I don't know if Dr Blitz can coach a guy to read those two things quickly enough to intercept or if it is just going to require a guy to MAKE A PLAY, but I can't wait to see what happens. I love neck sharpies.

tnixon16

September 13th, 2017 at 11:14 AM ^

Love this level of analysis. You just don't get it anywhere else...not the local "newspapers"...not ESPN...not BTN (lol). This is what makes us all coming back for more. Keep it up!

Old_TBone

September 13th, 2017 at 1:11 PM ^

This kind of analysis loses about 90% of the folks that watch football and don't have the understanding the real games in schemes and counter-schemes.  

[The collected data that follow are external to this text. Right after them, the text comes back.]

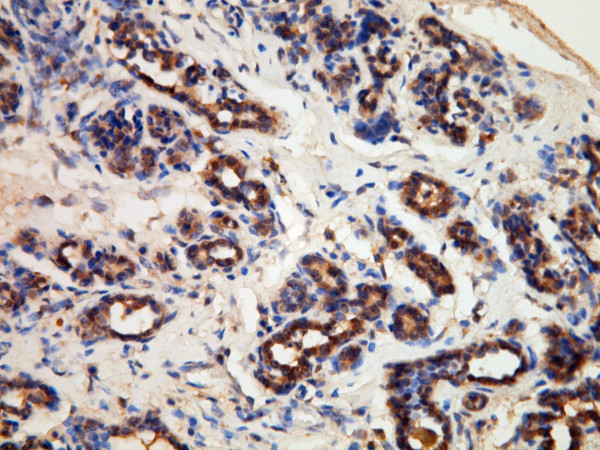
Beclin-1 expression in normal mammary glands of dogs. The normal mammary glands show diffuse moderate cytoplasmic expression and scattered nuclear expression.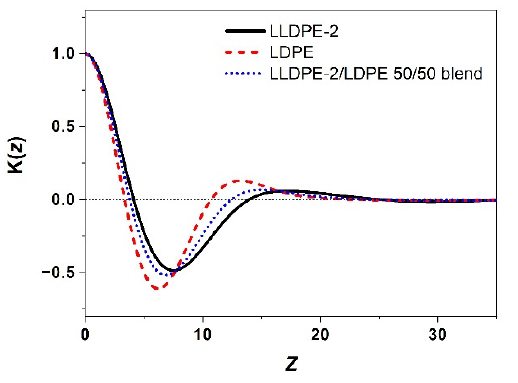
Figure 9. The linear and the Lorentz-corrected profiles of the neat LLDPE-2, the neat LDPE, and the LLDPE-2/LDPE blend.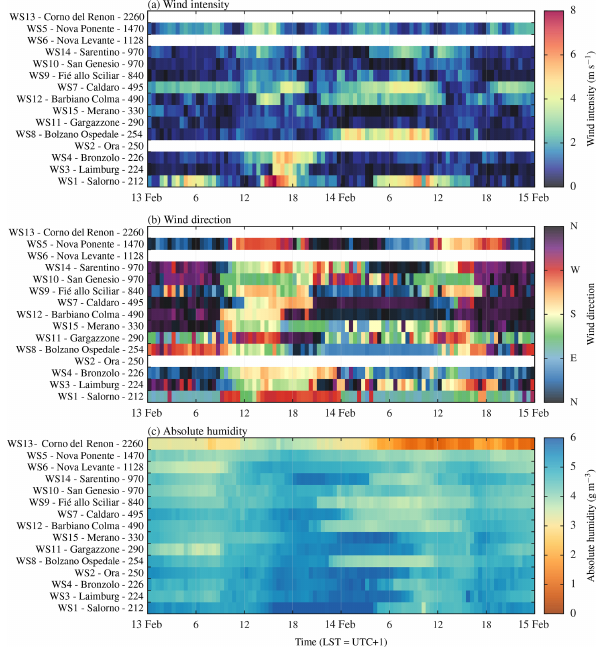
Figure 7. Time–height distribution of the thermal field (a) and of the wind fields measured by the sodar (b–c) and by the Doppler wind lidar (d–e) inside the Bolzano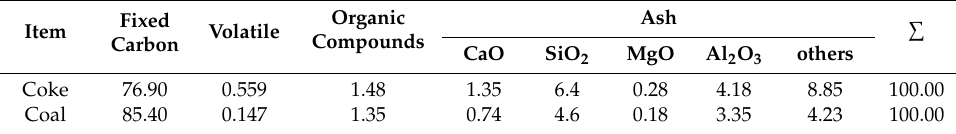
Table 2. Industrial analysis and chemical compositions of the fuel (wt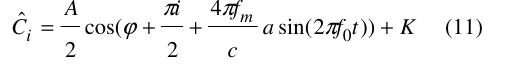
Figure 1a. Experiment setup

It would have to be a mid-week show for football geeks.   

I could see a BTN feature show "Review the Tape" or similar but that would be quality programming that is much harder to write than the "replay the game in 60 minutes" edit.

However, espn has released so many truly knowledgable guys so that those who're left are only qualified to opine about what Harbaugh dresses like.  Last form of this I remember are the Pro game breakdowns that Jaws did on Sunday am.  (Does that still happen? I don't know because I've kinda given up on watching pro ball.  Too many other fun things to do.)

 

lhglrkwg

September 13th, 2017 at 11:58 AM ^

but sees no reason to reveal it against a Cincinnati team that was really no threat to move the ball? I'm sure if we sit on it, PSU or OSU will try the same stuff. Why show them our counter when there's no reason to?

1VaBlue1

September 13th, 2017 at 12:19 PM ^

Not sure PSU has any playmakers at the WR position capable of scaring DB enough on a screen that he'd change his defense for it.  Barkley will get his own special coverage - probably Hudson and Mettlus spying him all day.  As for OSU, thier WRs have been dogcrap these first two games.  Need more info...

But again, the tunnel screen doesn't seem to be a big part of either of those offenses.  PSU wants to go downfield with arm punts all day.  Not sure what OSU is trying to do...

BlueLikeJazz

September 13th, 2017 at 1:03 PM ^

and gives me a greater understanding of many things. Not least of which is how terrible Cincy's center is. If that guy doesn't suck out loud then a couple of these plays go for much longer.

bronxblue

September 13th, 2017 at 2:05 PM ^

Good stuff. I do get a sense that Brown was fine with giving up these completions because he (probably) has a counter but isn't going to show it in this game. I mean, he's been around long enough to see tunnel screens.

gremlin3

September 13th, 2017 at 2:36 PM ^

...if Brown ran his Trap 2 then the corner would be in the throwing lane almost immediately.  Even if the #2 WR made the block it's right in the throwing lane.

A great offensive constraint play would be to run a dual screen, with the tunnel on one side and a traditional TB screen to the other.